• **PROBLEM DETAILS**: Whenever a line in the records below holds the string "tersebut", copy it out.

• **RECORDS TO PROCESS**:
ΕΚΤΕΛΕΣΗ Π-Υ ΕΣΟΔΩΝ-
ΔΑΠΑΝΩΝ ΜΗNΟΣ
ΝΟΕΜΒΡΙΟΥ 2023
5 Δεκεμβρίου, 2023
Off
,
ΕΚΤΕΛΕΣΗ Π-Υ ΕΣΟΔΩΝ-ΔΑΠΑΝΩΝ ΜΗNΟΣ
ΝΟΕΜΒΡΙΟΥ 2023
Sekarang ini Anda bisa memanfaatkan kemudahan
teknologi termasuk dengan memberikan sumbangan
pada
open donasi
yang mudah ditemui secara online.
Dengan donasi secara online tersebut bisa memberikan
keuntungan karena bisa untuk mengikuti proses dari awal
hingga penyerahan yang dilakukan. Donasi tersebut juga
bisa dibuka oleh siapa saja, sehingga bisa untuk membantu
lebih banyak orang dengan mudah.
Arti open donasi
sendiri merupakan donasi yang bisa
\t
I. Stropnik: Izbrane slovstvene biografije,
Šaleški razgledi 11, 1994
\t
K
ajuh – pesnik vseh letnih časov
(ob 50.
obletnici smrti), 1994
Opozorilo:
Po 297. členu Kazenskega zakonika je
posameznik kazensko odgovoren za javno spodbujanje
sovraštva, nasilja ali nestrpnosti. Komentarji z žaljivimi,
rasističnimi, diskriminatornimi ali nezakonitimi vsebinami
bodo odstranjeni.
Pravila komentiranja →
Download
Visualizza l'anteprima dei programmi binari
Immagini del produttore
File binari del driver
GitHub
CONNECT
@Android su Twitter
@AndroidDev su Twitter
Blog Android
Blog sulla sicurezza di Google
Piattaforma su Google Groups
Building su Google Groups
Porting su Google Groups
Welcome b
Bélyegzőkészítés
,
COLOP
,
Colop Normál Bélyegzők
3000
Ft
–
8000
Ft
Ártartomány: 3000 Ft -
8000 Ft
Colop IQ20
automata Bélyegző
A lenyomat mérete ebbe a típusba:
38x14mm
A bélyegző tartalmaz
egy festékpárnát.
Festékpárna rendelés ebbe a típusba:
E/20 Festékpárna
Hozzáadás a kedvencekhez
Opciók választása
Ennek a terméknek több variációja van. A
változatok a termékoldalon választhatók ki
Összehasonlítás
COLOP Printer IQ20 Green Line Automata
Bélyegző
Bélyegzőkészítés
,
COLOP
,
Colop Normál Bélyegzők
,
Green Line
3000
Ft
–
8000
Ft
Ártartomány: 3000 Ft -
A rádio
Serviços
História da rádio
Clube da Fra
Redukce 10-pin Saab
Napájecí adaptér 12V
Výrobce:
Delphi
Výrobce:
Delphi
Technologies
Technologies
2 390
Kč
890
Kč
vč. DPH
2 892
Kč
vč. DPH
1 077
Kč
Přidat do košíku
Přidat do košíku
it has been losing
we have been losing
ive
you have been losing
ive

• **RESPONSE BOX**:
Dengan donasi secara online tersebut bisa memberikan
hingga penyerahan yang dilakukan. Donasi tersebut juga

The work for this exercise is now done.